Saturday, March 18, 2017

What I Read in June 2016 Part III. . .

What I Read in June 2016 Part III. . .

Exile for Dreamers (Stranje House, #2)Exile for Dreamers by Kathleen Baldwin (Stranje House #2)--Young Adult Historical Fantasy/Young Adult Regency Romance

Ever since arriving at Miss Stranje's establishment, Tess has been running - running to keep away the dreams- the nightmares that predict terrible things for good people. She runs to keep away the madness that killed her mother and grandmother. She has an affinity for the woods and for the animals; Miss Stranje's school is also a place of refuge. When some thugs try to kidnap Georgie and kill Lord Ravencross, Tess steps in to save her friends. She denies Lord Ravencross is even a friend, despite what others and what Gabriel himself might think. Tess feels Daneska and the Iron Crown are behind the attacks and they must plot a strategy that will outwit Napoleon and save the country. Assisting the girls is Mr. Andrew Sinclair, the unusual American engineer and nephew of Robert Fulton. They must hide him from the Iron Crown and help him build a steam powered ship that can travel underwater carrying an explosive. It's not an easy job but Miss Stranje's girls up are to the task. Then news from home means Tess must make a difficult decision while her loved ones try to convince her not to follow through with her plan in a variety of creative ways.

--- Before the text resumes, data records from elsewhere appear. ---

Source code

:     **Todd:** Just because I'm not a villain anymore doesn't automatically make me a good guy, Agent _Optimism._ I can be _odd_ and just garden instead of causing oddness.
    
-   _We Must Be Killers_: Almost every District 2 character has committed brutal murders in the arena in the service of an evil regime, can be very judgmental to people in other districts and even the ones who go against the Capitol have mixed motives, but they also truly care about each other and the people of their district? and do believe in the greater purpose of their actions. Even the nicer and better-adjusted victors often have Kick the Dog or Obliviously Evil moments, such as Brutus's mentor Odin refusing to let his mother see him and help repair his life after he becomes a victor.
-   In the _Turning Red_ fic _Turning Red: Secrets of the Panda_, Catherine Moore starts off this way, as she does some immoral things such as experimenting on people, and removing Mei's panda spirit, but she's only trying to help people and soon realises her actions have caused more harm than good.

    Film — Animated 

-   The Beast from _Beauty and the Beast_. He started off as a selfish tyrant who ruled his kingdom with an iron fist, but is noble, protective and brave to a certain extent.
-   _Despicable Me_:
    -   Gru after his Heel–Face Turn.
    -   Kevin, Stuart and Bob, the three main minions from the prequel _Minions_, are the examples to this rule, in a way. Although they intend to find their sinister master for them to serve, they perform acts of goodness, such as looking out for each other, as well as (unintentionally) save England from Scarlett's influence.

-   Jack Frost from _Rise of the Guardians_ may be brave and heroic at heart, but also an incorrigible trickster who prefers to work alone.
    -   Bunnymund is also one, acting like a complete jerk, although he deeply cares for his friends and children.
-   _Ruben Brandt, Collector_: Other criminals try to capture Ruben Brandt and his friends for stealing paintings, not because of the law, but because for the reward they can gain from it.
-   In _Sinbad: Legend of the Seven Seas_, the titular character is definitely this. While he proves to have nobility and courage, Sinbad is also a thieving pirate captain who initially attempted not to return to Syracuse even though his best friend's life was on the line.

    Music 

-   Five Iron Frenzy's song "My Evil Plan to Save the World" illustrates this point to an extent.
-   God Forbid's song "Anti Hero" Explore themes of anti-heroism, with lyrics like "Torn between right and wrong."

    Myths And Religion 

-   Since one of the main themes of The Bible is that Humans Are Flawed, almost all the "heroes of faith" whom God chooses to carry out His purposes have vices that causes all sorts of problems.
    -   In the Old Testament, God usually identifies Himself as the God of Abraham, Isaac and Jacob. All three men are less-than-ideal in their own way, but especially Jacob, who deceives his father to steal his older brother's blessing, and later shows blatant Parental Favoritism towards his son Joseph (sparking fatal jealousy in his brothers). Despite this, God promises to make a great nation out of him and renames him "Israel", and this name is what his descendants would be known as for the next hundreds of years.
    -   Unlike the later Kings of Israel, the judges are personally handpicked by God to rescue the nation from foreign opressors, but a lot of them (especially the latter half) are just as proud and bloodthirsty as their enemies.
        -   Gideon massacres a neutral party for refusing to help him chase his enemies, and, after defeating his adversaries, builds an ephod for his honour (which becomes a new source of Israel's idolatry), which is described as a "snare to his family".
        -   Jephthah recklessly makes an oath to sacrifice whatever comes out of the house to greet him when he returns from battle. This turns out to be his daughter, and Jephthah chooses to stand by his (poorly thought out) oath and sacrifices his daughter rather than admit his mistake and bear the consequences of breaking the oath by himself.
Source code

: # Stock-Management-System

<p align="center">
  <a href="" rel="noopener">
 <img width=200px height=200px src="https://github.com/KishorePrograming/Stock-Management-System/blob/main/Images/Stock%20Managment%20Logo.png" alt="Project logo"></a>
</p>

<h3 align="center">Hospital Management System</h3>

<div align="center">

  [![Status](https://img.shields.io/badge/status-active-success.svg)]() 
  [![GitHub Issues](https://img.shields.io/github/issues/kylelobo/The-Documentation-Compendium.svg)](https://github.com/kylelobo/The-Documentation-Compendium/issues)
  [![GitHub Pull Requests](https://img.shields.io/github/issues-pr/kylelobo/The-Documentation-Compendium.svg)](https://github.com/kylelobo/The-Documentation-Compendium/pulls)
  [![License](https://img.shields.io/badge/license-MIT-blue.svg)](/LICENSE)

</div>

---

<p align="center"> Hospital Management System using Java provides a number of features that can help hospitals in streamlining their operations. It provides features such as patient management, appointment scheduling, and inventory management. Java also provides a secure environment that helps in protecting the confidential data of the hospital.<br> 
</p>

I loved this book even more than the first one in the series. The story pretty much answered the questions I had about the background of Miss Stranje and her school. There's plenty of action which starts in the beginning and causes the story to be very tense. I had a hard time putting the book down. I had to know what was going to happen and I was quite surprised at how some of the events transpired. In addition to action/adventure, this one has a heaping dose of romance to make the reader more invested in the characters and what they're fighting for. There are hints at Jane and Sera's future romances as well. I liked learning about steam power, something I wasn't interested in before I started my current job where we talk about steam power. I knew what the French were missing to make the paddlewheel run but I didn't know how Andrew could make it work underwater while carrying explosives-not to mention a crew. This book ends with a cliffhanger and I'm dying to know how it all works out. On the negative side, I found the romantic nobility/self-sacrifice plot a bit too wearying until about halfway through the book.

I liked Tess the best in A School for Unusual Girls so I was eager to read more about her. She did annoy me a bit in the beginning with her refusal to acknowledge her feelings and her self-sacrificing attitude, but I can see her concerns. Her character development is excellent though a bit heavy handed at the end.

I can't wait to read the rest of the series! I'm very interested in Sera's story.

Forever and Forever: The Courtship of Henry Longfellow and Fanny Appleton (Historical Proper Romance #1)Forever and Forever: The Courtship of Henry Longfellow and Fanny Appleton by Josi S. Kilpack--Historical Romance

While Fanny Appleton is on her Grand Tour with her father, older sister and beloved cousin, she makes the acquaintance of Henry Longfellow, a poor professor and writer. Though she liked his book, Fanny isn't so sure she likes the man. She does like the way he looks at her and notices her as no one else has ever done. He has some radical views on slavery and women's education that interest Fanny but he is so poor, and a grieving widower. Fanny longs for romance and to be someone's one and only true love. She wants to go to parties and dances and have fun befitting her youth, but Mr. Longfellow does make her think. Henry Longfellow is on his second tour of Europe before starting his professorship at Harvard. He hopes to turn the institution around with his teaching of modern languages as well as continue to write. He feels lost and lonely without his wife but when he meets Fanny, she makes him feel alive once more. She's so passionate about learning and literature, but she is also so young and has experienced so much loss. Should he tell her of his feelings or try to move on? How could someone as young, wealthy and intelligent as Miss Fanny ever want to marry an old man like him?

This is a very very slow story. It took me forever to read it because nothing really happened. There's a lot of dialogue about literature and language, which I liked, but a lot of nothing which I did not like. There's some Christian content towards the end where Fanny becomes introspective with the help of her stepmother. I'm not sure this is specifically meant to be a Christian book but it seemed like it could be.

Fanny is not an appealing person. She's spoiled, selfish and really really nasty to poor Henry for most of the book. Henry has the sensitive soul of a poet; he's romantic and worships Fanny. Any woman would swoon to have him in love with her and Fanny doesn't appreciate him. I tried to make allowances for her age and her sorrows but she didn't improve much as she got older. I found myself uninterested in her and thinking Henry could do better.

I liked the author's notes on each chapter. As a New Englander, I can't help but be familiar with the famous poet (I was born on the day after the anniversary of Paul Revere's ride "that famous date and year" and I'm told I've been to the Wayside) but I didn't really know much about his personal life. I was more interested in the historical notes and the author's sources than the actual story.